> [Task objective]: Continue the abstract on COVID-19 deaths among Belgian centenarians born around 1918, picking up after its final sentence.

> [Document segment]:
============

Background: Although it is known that mortality due to COVID-19 increases progressively with age, the probability of dying from this serious infection among the oldest-old population is little known, and controversial data are found in literature.

Methods: We examine the mortality by year and month of birth of Belgians who had turned 100 during the current COVID-19 pandemic and whose birth fell on the years around the end the First World War and the outbreak of the H1N1 "Spanish flu" pandemic.

Findings: The COVID-19 mortality of the "older" centenarians is significantly lower than that of "younger" centenarians, and this difference between the two groups reaches a maximum on August 1, 1918 as the discriminating cut-off date of birth. Having excluded the plausible impact of the end of WWI it becomes clear that this date corresponds to the time of reporting the first victims of the Spanish flu pandemic in Belgium.

============

Stored data entries:
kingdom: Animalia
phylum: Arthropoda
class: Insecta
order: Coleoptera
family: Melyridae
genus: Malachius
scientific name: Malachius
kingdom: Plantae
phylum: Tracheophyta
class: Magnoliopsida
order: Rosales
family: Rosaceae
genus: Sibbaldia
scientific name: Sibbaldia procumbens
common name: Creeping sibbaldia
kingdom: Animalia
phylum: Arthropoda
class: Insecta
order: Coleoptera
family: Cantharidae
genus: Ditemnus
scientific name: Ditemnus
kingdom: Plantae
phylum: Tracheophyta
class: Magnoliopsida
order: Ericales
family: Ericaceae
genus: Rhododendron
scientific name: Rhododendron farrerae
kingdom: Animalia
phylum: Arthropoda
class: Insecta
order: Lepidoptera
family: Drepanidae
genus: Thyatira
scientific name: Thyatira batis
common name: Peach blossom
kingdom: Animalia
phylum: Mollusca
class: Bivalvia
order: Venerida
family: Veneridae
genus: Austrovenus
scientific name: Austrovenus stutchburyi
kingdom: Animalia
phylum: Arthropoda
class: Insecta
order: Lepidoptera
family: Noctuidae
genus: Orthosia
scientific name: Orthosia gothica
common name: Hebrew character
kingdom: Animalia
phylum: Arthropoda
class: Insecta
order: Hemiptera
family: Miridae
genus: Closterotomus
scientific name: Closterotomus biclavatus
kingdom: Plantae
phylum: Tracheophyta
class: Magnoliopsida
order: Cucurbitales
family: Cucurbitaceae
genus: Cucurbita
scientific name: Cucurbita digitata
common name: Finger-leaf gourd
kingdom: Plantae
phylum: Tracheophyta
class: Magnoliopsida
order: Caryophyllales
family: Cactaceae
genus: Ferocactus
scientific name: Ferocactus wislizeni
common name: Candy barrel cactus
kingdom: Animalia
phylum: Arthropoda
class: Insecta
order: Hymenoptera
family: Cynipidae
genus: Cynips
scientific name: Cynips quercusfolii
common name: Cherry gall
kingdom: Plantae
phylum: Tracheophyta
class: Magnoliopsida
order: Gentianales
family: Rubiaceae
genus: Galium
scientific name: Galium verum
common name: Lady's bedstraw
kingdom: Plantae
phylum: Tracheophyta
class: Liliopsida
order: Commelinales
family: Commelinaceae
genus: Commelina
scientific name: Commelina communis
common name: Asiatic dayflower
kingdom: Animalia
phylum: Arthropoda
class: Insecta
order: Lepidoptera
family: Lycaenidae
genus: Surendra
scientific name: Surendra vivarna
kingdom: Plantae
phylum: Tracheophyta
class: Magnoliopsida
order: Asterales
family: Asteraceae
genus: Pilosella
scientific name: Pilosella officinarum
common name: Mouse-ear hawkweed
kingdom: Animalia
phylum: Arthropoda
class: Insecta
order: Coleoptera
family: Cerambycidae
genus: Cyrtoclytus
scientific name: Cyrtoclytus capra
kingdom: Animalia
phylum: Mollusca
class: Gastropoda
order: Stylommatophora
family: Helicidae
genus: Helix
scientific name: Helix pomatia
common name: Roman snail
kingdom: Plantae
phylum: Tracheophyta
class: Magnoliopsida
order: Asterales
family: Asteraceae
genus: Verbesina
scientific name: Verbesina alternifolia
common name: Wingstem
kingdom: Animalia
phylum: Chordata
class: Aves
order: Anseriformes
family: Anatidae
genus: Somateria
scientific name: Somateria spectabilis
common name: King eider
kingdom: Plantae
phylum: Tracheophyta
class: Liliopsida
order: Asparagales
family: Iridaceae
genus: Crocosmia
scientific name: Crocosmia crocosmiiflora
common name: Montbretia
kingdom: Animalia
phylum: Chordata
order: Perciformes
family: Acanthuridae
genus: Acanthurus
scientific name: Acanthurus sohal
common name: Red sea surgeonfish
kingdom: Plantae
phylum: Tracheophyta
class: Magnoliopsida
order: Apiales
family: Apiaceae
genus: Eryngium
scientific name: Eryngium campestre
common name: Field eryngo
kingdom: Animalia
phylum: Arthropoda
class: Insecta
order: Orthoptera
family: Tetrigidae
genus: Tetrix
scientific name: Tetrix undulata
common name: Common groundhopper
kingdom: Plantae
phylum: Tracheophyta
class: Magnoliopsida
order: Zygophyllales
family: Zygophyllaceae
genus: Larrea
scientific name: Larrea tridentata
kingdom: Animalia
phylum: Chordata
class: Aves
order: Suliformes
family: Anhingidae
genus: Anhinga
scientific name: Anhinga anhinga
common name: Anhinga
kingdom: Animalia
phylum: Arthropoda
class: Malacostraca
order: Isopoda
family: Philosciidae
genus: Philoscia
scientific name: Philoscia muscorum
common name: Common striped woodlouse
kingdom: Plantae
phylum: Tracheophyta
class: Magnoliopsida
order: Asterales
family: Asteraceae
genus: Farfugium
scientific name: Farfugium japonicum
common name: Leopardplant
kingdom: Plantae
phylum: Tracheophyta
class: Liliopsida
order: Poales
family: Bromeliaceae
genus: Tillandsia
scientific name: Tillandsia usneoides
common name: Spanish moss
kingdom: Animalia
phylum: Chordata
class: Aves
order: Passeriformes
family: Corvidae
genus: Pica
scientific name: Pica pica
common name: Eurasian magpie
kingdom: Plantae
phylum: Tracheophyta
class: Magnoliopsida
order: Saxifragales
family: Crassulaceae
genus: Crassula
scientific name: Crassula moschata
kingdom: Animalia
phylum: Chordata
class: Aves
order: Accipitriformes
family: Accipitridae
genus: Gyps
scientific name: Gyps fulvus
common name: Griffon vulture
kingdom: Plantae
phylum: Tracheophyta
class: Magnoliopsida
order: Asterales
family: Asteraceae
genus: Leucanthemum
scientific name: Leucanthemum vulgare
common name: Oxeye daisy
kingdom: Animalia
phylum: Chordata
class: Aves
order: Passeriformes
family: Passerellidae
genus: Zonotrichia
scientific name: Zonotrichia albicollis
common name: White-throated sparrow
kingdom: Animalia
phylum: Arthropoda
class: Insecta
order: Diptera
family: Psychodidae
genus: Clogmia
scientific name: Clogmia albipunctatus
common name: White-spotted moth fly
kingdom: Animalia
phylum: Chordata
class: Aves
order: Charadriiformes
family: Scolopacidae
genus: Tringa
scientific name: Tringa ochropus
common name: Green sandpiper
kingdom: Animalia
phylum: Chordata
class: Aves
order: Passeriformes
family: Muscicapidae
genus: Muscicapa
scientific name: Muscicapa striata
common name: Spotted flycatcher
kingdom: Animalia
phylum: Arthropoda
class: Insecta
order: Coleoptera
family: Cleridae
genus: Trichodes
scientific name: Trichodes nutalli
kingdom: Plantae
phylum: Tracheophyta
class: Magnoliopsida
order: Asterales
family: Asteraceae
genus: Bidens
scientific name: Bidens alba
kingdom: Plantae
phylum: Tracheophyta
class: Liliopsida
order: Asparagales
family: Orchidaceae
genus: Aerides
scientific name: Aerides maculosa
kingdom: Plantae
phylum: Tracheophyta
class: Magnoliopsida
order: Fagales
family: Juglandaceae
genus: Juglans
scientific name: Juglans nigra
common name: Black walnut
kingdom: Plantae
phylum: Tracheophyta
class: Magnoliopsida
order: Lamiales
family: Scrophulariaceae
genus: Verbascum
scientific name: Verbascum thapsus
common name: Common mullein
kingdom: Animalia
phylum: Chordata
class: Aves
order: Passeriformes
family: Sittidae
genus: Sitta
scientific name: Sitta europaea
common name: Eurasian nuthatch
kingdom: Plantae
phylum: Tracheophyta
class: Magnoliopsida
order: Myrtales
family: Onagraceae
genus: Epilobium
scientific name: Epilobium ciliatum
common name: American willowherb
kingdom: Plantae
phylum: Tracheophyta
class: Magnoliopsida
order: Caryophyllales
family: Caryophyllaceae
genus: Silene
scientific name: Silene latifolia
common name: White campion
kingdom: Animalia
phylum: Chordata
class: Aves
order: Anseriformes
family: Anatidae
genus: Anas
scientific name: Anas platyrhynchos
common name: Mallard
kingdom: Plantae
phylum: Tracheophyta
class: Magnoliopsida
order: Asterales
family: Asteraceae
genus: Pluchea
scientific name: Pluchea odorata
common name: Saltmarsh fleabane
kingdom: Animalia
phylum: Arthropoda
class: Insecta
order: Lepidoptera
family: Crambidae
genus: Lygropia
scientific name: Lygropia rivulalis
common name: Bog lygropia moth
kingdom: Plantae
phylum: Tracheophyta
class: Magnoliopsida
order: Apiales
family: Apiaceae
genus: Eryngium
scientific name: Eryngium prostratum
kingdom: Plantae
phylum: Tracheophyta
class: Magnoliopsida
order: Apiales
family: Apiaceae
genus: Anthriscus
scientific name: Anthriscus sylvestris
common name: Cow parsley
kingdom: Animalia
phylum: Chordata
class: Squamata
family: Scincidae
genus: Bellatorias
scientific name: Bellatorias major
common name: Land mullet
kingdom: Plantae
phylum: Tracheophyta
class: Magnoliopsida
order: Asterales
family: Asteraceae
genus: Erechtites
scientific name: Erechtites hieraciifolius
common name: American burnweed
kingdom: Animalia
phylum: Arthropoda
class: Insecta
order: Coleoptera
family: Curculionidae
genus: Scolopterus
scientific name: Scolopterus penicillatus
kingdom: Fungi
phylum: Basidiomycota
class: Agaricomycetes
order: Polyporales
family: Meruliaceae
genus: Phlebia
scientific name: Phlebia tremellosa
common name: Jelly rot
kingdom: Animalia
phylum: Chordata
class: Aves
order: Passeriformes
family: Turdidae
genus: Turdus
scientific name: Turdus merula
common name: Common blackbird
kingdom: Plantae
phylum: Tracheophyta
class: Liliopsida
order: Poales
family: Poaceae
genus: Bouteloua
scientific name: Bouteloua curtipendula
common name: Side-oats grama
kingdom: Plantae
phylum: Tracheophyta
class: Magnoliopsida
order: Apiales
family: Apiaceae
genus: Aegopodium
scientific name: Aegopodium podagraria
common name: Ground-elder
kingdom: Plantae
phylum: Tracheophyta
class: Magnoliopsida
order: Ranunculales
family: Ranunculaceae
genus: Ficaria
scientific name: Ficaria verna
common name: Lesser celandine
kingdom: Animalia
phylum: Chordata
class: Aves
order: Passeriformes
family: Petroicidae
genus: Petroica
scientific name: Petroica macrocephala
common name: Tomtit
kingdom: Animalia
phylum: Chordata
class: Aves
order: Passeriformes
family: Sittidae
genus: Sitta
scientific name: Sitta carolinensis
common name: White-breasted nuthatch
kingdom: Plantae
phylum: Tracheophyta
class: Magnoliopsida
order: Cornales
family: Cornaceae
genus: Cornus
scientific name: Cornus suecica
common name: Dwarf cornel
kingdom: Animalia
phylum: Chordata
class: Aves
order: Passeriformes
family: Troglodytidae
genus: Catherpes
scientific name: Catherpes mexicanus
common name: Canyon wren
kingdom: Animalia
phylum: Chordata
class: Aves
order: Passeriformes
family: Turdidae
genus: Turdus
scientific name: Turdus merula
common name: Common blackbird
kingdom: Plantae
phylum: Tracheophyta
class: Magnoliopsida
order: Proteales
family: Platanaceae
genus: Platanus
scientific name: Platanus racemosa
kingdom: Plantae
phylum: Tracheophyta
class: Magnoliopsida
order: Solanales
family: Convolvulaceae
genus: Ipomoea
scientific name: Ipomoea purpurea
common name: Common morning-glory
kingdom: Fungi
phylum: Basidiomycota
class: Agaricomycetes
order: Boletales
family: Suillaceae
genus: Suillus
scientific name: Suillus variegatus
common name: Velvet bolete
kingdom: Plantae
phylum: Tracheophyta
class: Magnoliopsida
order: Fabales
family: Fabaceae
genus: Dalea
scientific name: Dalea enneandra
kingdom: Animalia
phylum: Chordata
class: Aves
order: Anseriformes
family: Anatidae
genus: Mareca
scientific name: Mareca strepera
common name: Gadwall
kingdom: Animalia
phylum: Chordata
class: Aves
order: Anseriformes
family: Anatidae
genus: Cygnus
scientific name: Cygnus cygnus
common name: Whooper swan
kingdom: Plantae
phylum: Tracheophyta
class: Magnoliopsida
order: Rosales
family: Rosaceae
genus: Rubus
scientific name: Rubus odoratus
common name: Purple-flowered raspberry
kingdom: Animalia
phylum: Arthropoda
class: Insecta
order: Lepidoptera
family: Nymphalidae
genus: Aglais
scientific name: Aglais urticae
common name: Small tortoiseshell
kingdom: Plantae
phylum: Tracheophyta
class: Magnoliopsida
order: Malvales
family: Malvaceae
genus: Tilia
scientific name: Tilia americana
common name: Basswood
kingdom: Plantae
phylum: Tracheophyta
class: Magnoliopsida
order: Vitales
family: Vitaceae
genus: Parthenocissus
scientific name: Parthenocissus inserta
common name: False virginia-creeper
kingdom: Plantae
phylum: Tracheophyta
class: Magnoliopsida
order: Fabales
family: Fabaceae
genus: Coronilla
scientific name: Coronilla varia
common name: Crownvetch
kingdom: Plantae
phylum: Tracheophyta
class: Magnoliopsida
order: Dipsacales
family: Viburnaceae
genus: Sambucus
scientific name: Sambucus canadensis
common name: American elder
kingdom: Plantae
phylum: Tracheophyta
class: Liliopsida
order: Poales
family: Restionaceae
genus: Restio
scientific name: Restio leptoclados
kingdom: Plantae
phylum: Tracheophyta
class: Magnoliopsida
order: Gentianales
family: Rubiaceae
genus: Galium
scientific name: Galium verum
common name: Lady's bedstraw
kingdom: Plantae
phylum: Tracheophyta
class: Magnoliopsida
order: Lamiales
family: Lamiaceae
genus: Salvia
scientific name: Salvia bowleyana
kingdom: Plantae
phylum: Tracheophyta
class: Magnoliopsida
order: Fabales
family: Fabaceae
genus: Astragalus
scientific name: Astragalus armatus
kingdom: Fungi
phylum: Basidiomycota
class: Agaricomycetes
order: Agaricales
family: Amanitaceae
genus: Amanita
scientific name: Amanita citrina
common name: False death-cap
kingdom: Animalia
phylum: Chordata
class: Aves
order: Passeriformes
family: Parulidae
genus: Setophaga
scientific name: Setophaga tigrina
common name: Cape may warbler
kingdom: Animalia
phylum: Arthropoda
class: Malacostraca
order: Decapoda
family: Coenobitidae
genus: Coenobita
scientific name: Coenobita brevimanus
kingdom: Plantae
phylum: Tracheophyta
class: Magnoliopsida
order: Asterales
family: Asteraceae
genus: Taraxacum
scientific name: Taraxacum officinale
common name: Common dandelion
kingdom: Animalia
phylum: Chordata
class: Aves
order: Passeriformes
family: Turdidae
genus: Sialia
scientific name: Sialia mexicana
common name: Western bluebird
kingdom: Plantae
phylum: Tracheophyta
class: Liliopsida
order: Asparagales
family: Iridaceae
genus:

============

> [Answer for this exercise]:
Interpretation: In this study, the striking temporal coincidence between the outbreak of the Spanish flu epidemic and the birth of the cohorts characterized by greater fragility towards COVID-19 in 2020 strongly suggests a link between exposure to 1918 H1N1 pandemic influenza and resistance towards 2020 SARS-Cov-2. It can be speculated that the lifetime persistence of cross-reactive immune mechanisms has enabled centenarians exposed to the Spanish flu to overcome the threat of COVID-19 a century later.